Given passage:
If I'm right, we can at least celebrate progressive consistency in supporting bad behavior and conservative consistency in condemning it?

Don't you understand the race oppression?

No. I'm about as white as a white can be. I'm embarrassingly white. I'm so white I have long been the poster child for proving how awesome other skin looks. (As in, “Alison, hold your arm up next to mine so everyone can see my gorgeous tan.”) I'm about as far away from being discriminated against for having  melanin as has ever been created.

I have been teased relentlessly for my freckles. (Does that count?) As a kid I used to sneak past my mom (aka “the woman who put UVAL in business” (UVAL is pretty much the original sunscreen from the olden days before anyone normal ever wore sunscreen)) to “lay out” in the back yard (becoming nothing but second degree crispy fried) hoping that my freckles would “fill in” so I could look normal. (It didn't work.) But anyway…no. I'm the white version of this man. I'm über white.

In addition to not being oppressed for being black (because I'm on the opposite spectrum), I do not understand race oppression because it's impossible to understand. It makes no sense at all. It's a color, for the love of pete. My entire life I've been baffled at the fact that some people actually care about a color so much. Whether it's skin or hair or another body part, it's just a color. How can anyone be that rationally impaired?

It's true that “my people” (that would be the Irish, thank you) were vilified, stereotyped, enslaved, and discriminated against in many ways (Celts were thought to be genetically inferior to Anglo-Saxons)  and “my people” (the Mormons) were killed and run out of town (again and again, along with the awesome extermination order courtesy of Governor Boggs). But I was raised to learn about the past as history and move forward.

Yes, I've still experienced a measure of discrimination for my religion and gender and complexion and hair and visual impairment and weight and a few other things. More than some, but far less than others. My job, as my parents put it, was to simply get to work. Work to improve my skills. Work to prove my capabilities. Work to disprove any prejudice or misconception (for whatever reason) I might encounter to the best of my ability. Any remaining vestiges of prejudice I encountered were simply part of life, a barrier but not a determiner.

The odd thing to me is that with so many examples of blacks who have displayed real power by becoming educated, displaying integrity, serving others, and working hard in this country, why do so many liberals still think most blacks can't follow that same path?

Record set:
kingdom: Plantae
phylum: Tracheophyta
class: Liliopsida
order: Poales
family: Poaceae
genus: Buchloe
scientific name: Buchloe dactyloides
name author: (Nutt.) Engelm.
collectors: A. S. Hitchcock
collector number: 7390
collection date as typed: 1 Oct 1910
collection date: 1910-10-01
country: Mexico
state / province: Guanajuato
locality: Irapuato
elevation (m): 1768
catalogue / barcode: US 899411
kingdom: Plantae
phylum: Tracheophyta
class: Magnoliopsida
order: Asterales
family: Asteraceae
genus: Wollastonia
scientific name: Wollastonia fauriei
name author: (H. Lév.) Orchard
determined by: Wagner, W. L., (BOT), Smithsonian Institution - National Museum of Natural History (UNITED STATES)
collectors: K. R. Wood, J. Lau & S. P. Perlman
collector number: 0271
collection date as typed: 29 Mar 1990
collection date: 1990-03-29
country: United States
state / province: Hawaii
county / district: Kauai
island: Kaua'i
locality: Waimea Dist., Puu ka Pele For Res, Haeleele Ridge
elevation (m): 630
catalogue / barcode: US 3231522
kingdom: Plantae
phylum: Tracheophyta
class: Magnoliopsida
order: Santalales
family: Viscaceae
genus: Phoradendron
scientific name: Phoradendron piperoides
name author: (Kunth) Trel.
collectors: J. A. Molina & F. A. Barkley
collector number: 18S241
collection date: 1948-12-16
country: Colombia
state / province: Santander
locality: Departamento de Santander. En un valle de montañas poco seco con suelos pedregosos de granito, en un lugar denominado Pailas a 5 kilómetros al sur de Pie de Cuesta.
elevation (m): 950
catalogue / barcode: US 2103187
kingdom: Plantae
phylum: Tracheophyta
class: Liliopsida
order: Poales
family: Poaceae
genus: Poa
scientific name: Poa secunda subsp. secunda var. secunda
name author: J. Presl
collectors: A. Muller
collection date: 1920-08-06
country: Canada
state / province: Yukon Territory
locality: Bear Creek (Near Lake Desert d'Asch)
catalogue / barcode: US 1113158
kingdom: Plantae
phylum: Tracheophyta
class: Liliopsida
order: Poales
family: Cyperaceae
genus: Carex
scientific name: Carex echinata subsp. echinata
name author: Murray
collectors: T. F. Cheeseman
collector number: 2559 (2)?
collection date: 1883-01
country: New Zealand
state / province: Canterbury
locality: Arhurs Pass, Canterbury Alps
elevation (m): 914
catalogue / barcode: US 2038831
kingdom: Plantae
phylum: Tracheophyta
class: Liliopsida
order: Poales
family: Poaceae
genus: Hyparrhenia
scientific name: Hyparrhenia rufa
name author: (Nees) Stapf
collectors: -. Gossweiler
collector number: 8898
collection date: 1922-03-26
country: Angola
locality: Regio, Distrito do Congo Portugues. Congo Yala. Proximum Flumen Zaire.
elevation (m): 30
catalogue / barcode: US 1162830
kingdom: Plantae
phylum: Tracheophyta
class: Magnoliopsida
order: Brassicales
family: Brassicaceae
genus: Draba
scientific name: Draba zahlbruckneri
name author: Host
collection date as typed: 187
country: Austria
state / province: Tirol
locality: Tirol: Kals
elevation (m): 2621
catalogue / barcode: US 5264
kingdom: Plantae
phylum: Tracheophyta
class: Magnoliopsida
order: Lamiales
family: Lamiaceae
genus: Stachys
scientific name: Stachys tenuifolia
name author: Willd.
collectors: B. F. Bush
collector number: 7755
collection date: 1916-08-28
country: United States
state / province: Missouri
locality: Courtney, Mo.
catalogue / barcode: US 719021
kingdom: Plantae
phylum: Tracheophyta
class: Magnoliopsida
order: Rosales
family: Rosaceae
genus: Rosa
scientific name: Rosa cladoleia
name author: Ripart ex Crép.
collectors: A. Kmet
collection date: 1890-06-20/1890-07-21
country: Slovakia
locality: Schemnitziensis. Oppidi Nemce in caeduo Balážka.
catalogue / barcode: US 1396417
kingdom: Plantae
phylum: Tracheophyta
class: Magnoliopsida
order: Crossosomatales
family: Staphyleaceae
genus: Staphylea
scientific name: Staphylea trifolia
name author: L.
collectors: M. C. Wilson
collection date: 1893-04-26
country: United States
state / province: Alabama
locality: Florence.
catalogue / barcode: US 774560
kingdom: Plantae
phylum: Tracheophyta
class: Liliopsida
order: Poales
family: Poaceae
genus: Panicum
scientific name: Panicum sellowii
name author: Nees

Work instruction 1: In the essay on race and oppression, which group does the writer say was once considered genetically inferior to Anglo-Saxons?
Work instruction 2: Continue the essay on race and oppression from the point at which it stops.

Response 1: The Celts.

Response 2:
Why do we pander to these thuggish displays of power to grant them legitimacy? Why don't we promote morality, goodness, intelligence, loyalty, responsibility, competence, self-reliance, and other good things that truly empower individuals and benefit society as a whole?

No, I don't have all the answers to inner-city problems. Some people are speaking up with ideas which can be discussed and refined. But they can be solved and it starts with changing hearts and minds and families.

The Challenge

As with all other progressive “remedies” that cure nothing, I have a suggestion for those who have climbed on board the we-need-to-provide-space-to-destroy-to-prove-we-feel-the-pain bandwagon.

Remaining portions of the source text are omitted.